WHAT TO DO -
Every line below that contains "resolution" is to be copied.
DATA BELOW: Begin
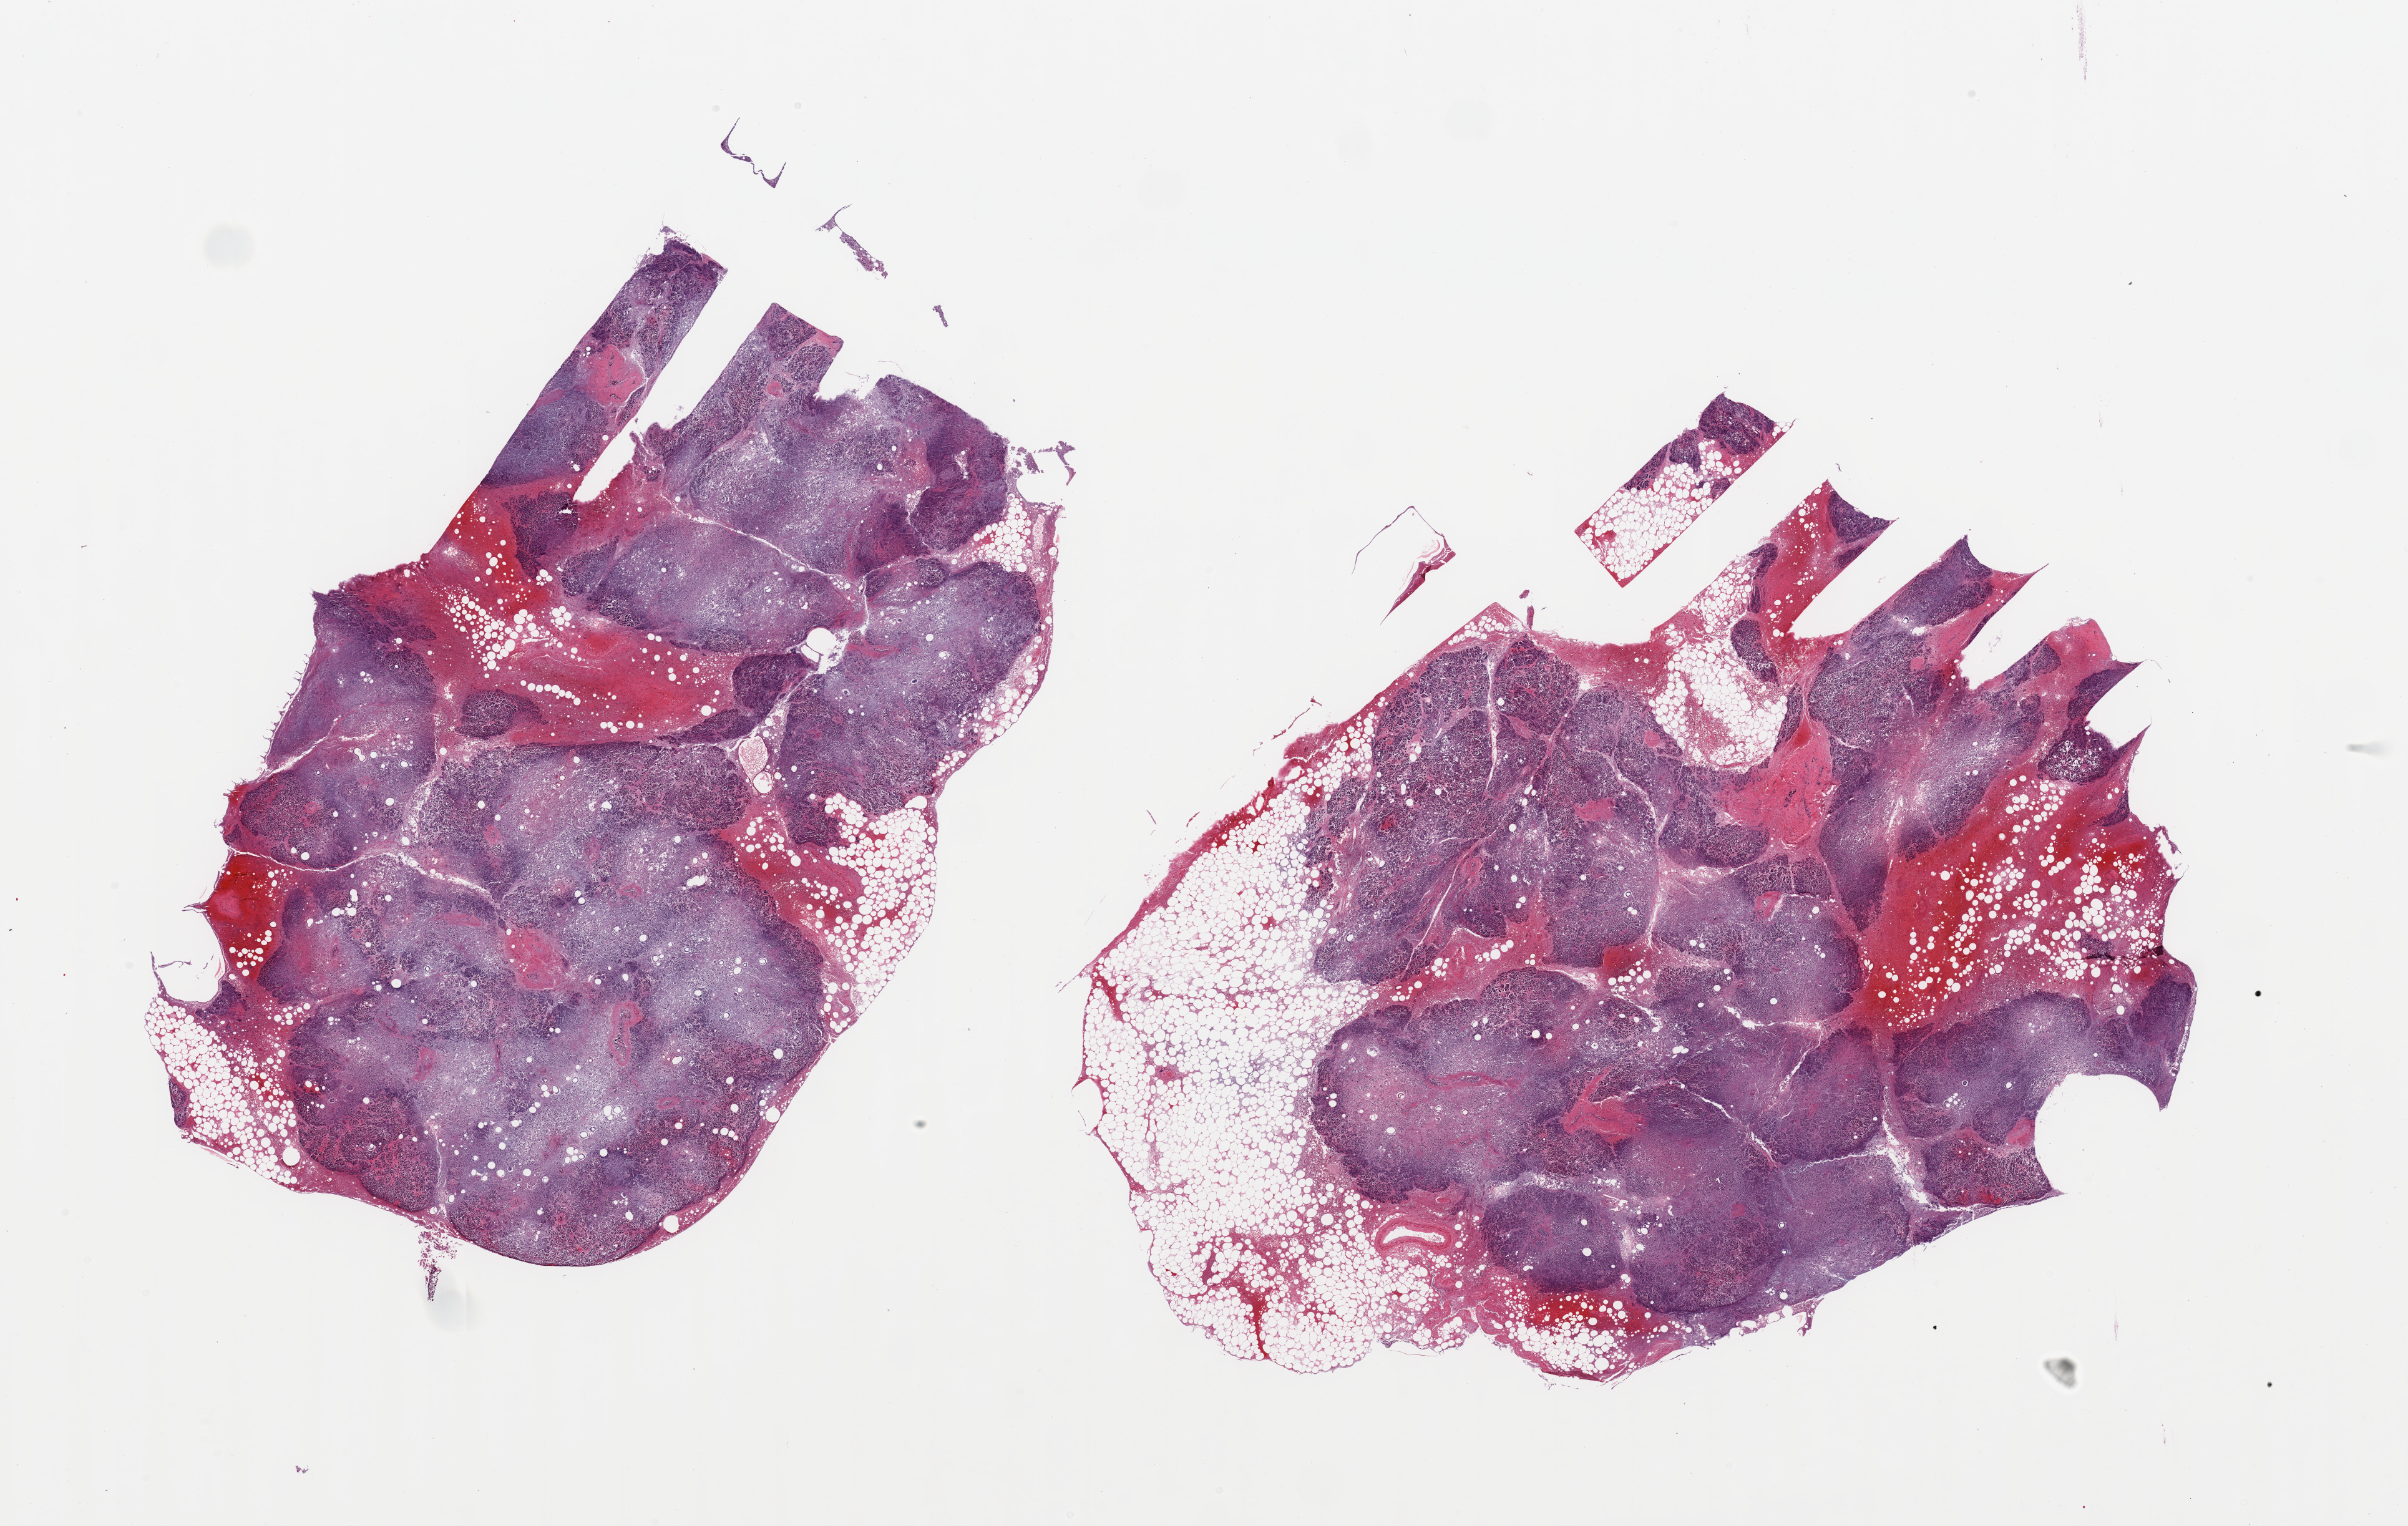
Digitized H&E-stained section, brightfield, whole scanned area (about 30.5 x 19.3 mm) shown as a low-resolution overview. PAXgene-fixed paraffin-embedded (PFPE) section. Sampled site (target tissue): pancreas. Donor tissue sample. Male donor.
Reviewer comment on this tissue sample: 2 pieces, advanced saponfication; islets completely degraded; ~20% adherent fat.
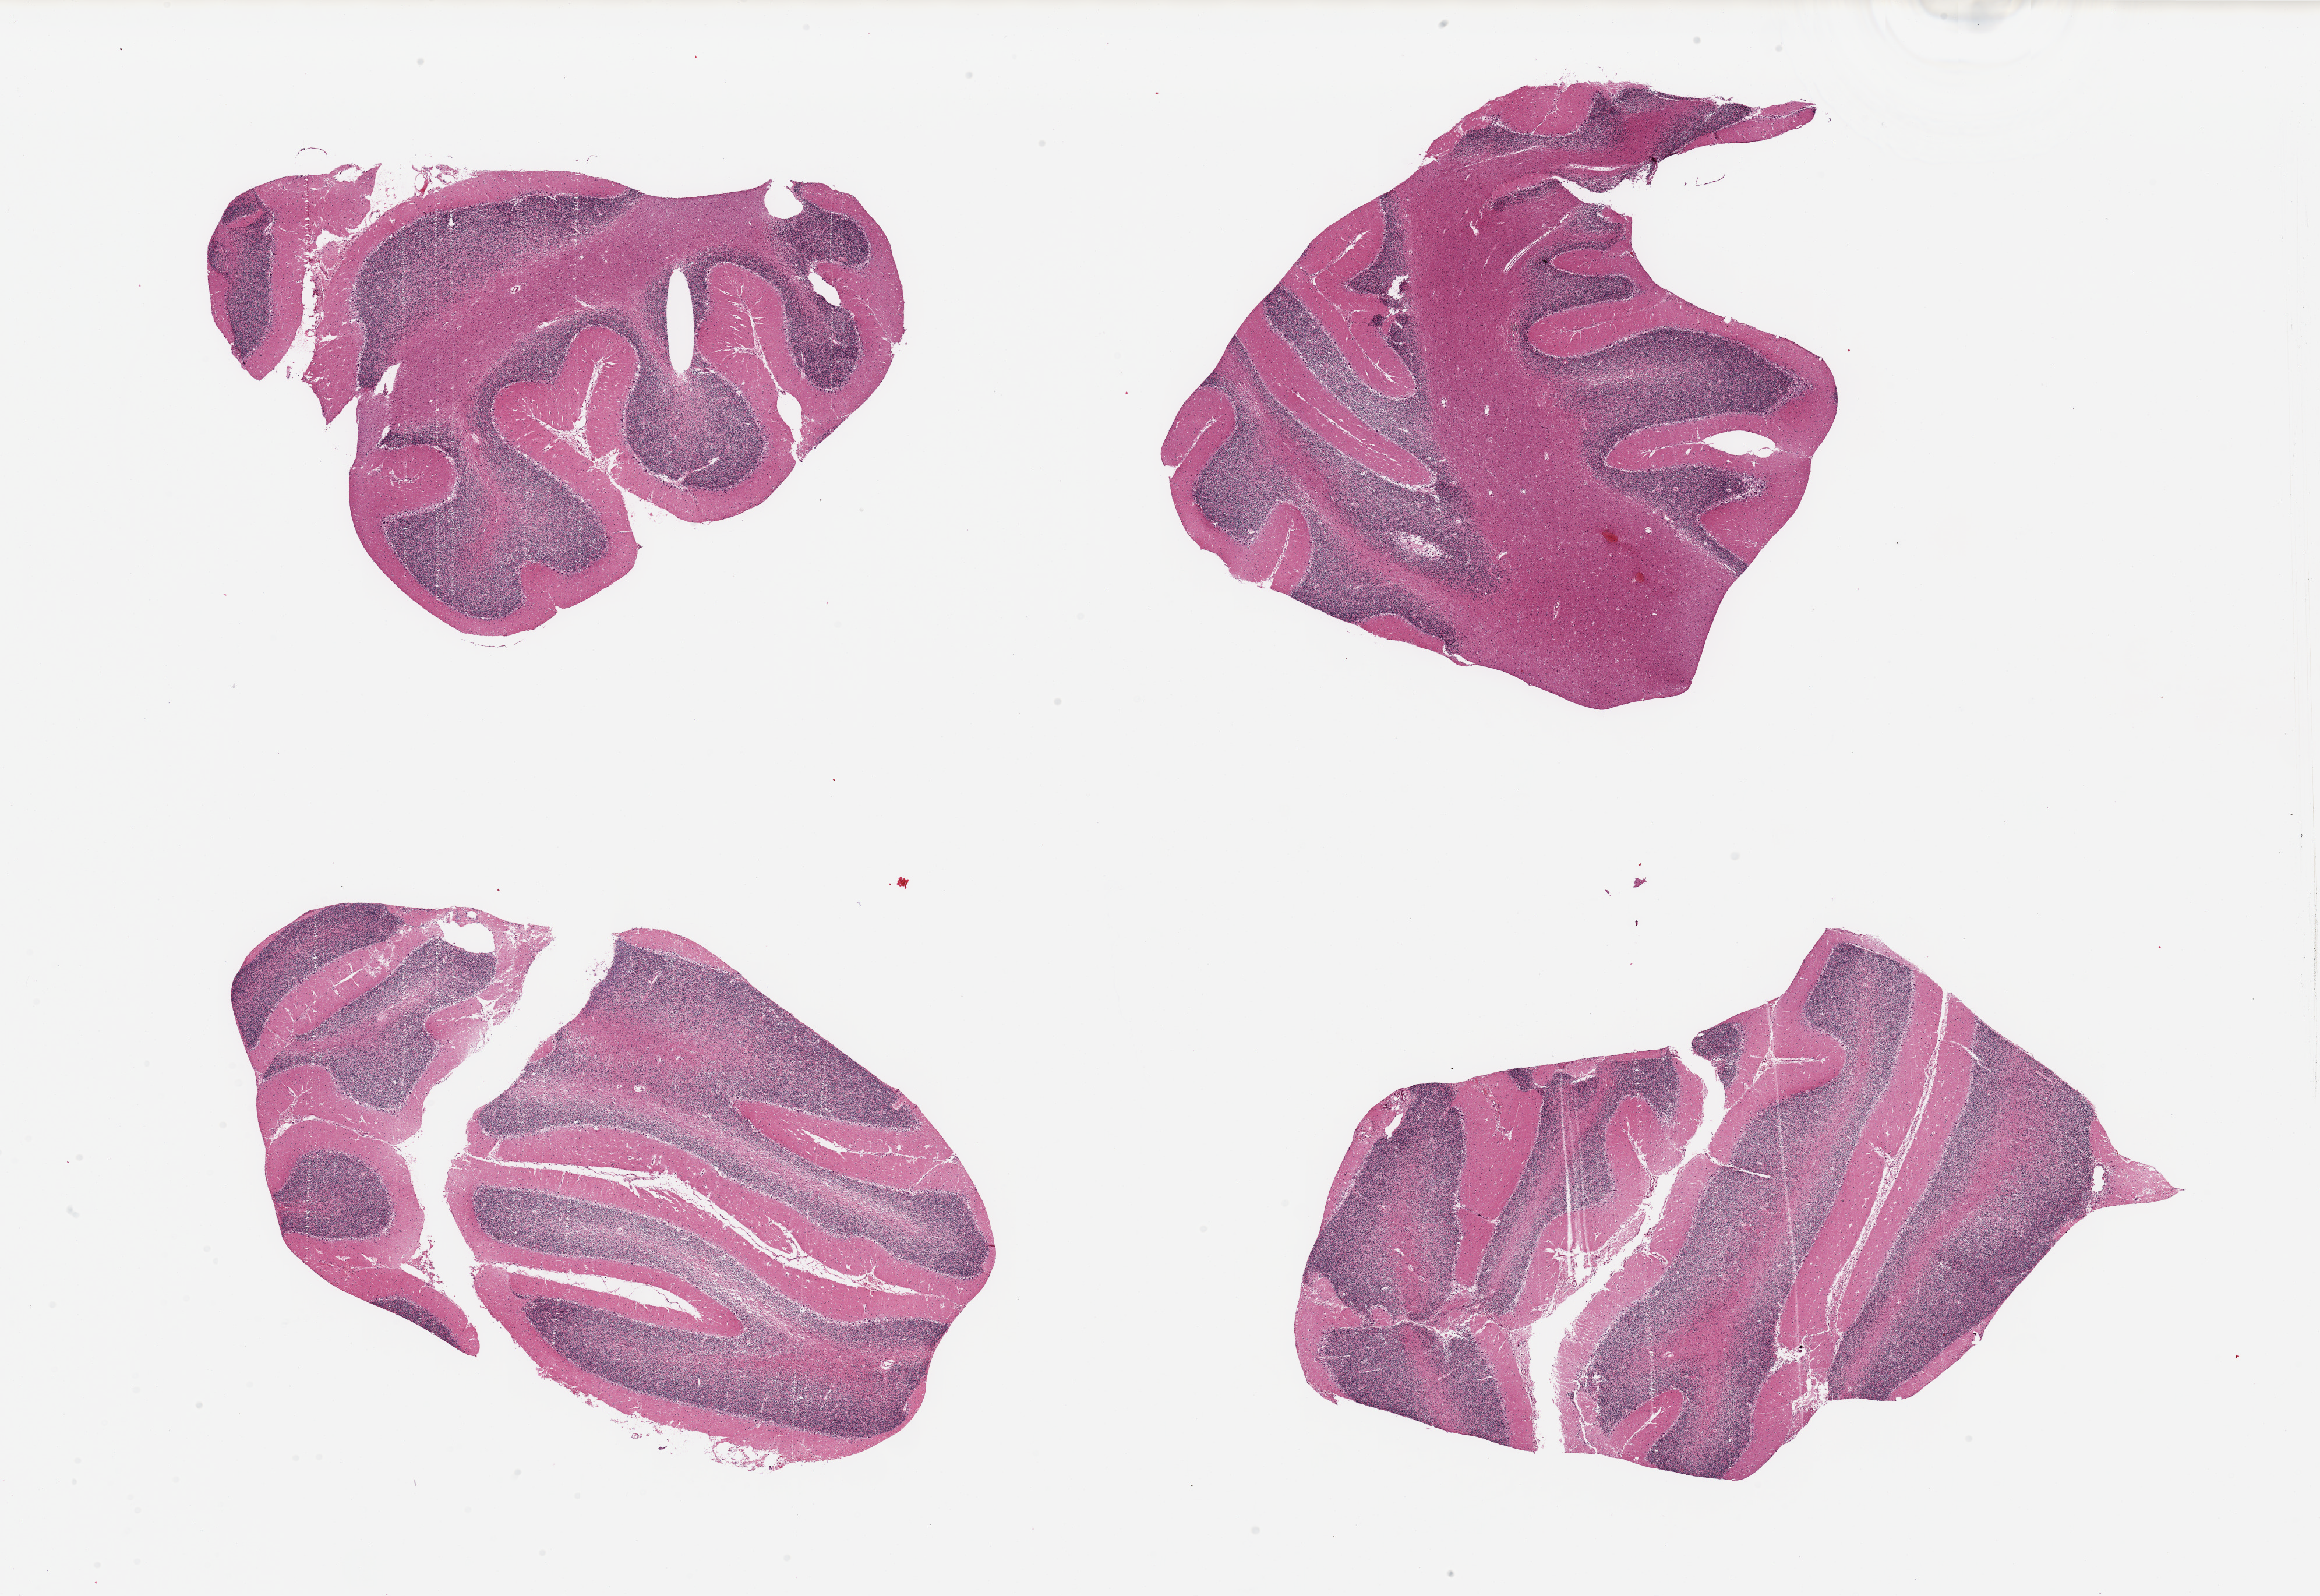
Digitized H&E-stained section, shown as a low-resolution overview of the whole scanned area (about 31.5 x 21.7 mm, slide scanned at 20x); PAXgene-fixed, paraffin-embedded tissue; target tissue: cerebellum; tissue donor sample. Male donor.
Review note (as recorded): 4 pieces, no abnormalities.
DATA BELOW: End
TASK ANSWER -
Digitized H&E-stained section, brightfield, whole scanned area (about 30.5 x 19.3 mm) shown as a low-resolution overview. PAXgene-fixed paraffin-embedded (PFPE) section. Sampled site (target tissue): pancreas. Donor tissue sample. Male donor.
Digitized H&E-stained section, shown as a low-resolution overview of the whole scanned area (about 31.5 x 21.7 mm, slide scanned at 20x); PAXgene-fixed, paraffin-embedded tissue; target tissue: cerebellum; tissue donor sample. Male donor.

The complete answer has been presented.